Weird setup script? Snapshot first.
Risky Docker rework? Snapshot first.
New browser/MCP experiment? Snapshot first.
Fresh OpenClaw test environment? Snapshot first.
That sounds almost too obvious to say, but it matters. Proxmox snapshots preserve VM state, which means experimentation transforms from gambling into engineering.
Rollback beats archaeology every time.
Multiple Environments
A saner design appears almost immediately: one VM for Portainer and operational services, one for a stable OpenShell/OpenClaw environment, one for browser-heavy experiments and MCP tooling, and one for dangerous, disposable chaos.
That isn’t complexity for its own sake. That’s modularity buying back the ability to move fast without treating every test like a potential host outage. Creating Modularity
Docker
This needs to be said clearly, because people read “I’m moving to Proxmox” and hear “I’m abandoning containers.”
I’m not. Docker still matters. A lot!
So much so that I’m working through Docker Deep Dive by Nigel Poulton to give it the dedicated attention it deserves in my stack. Containers remain the easiest way to package, ship, rebuild, and reason about services. Portainer matters too; its own docs are explicit that Portainer Server and Agent run as lightweight Docker containers on a Docker engine.
So the architecture isn’t Docker or Proxmox. It’s Docker inside a Proxmox lab.
Proxmox is the lab floor. Docker is how the machines in that lab actually work. These tools solve different problems and stack cleanly because they operate at different layers: Proxmox handles host-level isolation and recovery, Docker handles service packaging and runtime consistency, and Portainer handles operational ergonomics for managing those containers.
OpenShell
The same clarification applies here. Per the docs, OpenShell is a managed sandbox backend for OpenClaw; a very specific role. It governs sandbox lifecycle, remote execution, and workspace behavior for agent turns. It’s not a hypervisor, not a datacenter layer, not a substitute for host-level segmentation.
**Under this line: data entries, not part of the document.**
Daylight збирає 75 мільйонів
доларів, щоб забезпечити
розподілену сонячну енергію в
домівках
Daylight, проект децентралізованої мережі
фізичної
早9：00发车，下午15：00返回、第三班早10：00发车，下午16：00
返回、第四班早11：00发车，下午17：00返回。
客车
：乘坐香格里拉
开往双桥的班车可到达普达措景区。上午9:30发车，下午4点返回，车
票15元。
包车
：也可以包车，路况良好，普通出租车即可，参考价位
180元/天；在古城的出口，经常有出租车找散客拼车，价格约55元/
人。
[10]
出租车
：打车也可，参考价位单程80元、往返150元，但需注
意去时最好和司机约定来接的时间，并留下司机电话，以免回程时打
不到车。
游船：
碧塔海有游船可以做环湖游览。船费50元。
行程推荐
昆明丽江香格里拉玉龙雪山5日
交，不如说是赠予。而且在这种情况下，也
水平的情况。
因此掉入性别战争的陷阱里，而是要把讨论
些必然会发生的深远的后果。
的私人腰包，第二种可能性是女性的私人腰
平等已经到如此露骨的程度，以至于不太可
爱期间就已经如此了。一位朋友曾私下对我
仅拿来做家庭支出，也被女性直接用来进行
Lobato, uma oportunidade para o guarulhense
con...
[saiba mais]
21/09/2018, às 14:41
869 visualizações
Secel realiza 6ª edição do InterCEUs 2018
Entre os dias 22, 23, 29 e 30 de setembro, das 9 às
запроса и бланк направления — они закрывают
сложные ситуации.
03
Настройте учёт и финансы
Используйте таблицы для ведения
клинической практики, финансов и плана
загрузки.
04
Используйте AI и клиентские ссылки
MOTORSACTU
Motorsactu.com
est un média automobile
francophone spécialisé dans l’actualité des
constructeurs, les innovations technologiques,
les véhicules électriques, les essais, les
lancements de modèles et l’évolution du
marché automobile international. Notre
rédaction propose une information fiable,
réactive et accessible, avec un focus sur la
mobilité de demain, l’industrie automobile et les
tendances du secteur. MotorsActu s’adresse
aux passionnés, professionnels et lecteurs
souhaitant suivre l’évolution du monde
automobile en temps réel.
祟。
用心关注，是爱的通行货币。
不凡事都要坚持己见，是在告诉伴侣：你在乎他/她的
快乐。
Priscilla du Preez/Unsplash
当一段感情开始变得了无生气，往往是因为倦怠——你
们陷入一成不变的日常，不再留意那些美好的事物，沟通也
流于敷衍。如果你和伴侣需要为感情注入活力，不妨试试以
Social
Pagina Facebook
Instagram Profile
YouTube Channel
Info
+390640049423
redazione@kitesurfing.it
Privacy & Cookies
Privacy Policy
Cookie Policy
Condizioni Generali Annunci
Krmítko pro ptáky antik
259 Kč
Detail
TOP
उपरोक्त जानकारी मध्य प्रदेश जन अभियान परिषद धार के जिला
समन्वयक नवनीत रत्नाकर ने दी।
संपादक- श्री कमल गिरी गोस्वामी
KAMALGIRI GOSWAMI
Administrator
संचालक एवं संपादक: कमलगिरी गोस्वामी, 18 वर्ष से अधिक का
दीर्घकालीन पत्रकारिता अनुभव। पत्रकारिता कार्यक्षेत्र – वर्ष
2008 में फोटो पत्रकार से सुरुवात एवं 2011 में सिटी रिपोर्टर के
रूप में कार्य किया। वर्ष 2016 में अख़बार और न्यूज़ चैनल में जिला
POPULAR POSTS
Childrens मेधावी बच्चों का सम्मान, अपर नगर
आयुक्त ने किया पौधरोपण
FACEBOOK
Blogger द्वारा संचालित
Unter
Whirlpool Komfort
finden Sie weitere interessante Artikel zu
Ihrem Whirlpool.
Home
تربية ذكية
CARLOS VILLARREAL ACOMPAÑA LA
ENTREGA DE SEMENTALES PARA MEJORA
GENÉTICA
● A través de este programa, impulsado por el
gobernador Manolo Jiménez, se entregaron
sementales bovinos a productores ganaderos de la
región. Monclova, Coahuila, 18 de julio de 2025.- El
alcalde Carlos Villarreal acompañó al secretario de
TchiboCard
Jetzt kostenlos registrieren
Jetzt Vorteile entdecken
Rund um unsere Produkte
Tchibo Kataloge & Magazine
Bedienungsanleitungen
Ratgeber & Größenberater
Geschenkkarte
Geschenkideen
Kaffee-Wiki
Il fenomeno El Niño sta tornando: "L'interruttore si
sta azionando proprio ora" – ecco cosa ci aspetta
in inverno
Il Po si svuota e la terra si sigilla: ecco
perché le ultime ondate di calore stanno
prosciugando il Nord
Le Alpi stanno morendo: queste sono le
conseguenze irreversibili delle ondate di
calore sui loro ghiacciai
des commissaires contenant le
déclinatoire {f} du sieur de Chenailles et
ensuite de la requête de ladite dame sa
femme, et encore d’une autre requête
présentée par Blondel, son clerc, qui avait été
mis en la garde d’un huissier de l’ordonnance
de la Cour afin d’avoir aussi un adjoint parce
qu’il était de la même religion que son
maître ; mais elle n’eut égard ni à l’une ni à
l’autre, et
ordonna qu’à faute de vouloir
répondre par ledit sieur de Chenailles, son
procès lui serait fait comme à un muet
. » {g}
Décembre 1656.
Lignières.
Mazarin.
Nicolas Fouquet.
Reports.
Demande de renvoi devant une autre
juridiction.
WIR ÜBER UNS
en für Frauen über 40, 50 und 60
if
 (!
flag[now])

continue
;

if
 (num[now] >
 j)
It’s the sandbox for the agent runtimes.
That’s a powerful role, but it’s still one layer in a larger stack. The OpenShell docs make this even clearer by distinguishing between mirror and remote workspace models, each with different tradeoffs for local-vs-remote canonical state in runtime design.
I’m not moving away from OpenShell. I’m giving OpenShell a better home.
Full Design

The stack is now easier to describe: Proxmox hosts the lab, VMs separate concerns, Docker and Portainer run the services, OpenShell remains the controlled execution boundary, OpenClaw is the agent runtime layer, and browser tooling and MCPs get their own isolated spaces.
Agent Swarms
This matters even more once the goal shifts from “my assistant works” to “my agent ecosystem is growing.”
A swarm is not just more prompts. It’s more trust boundaries, more tool permissions, more workspace rules, more failure modes, and more paths for accidental access. More opportunities for one experiment to poison another if the environments aren’t properly separated. Swarm design is infrastructure design.
That’s the real lesson from the last few weeks.
The exciting part is still the agents. But the leverage increasingly comes from the operating model around them. It’s the same story showing up across software right now: when one person can attempt more, the systems around that person matter more too.
Building Now
The path forward is straightforward. Stand up Proxmox as the durable lab host on the new HP Z8. Keep stable services separate from dangerous experiments.
Use Docker as the packaging layer for replaceable deployment, with Portainer as the management plane; the same way I use the Proxmox web portal, or how I built NovelFoundry on Dokploy. NovelFoundry Dokploy
Keep OpenShell in the stack and let it do the job it’s actually designed to do. And start treating browser tooling, MCP workflows, and swarm experiments like real infrastructure concerns instead of clever laptop tricks.
The ThinkPad phase wasn’t a mistake. It was the proof. This is the build design that comes after that proof.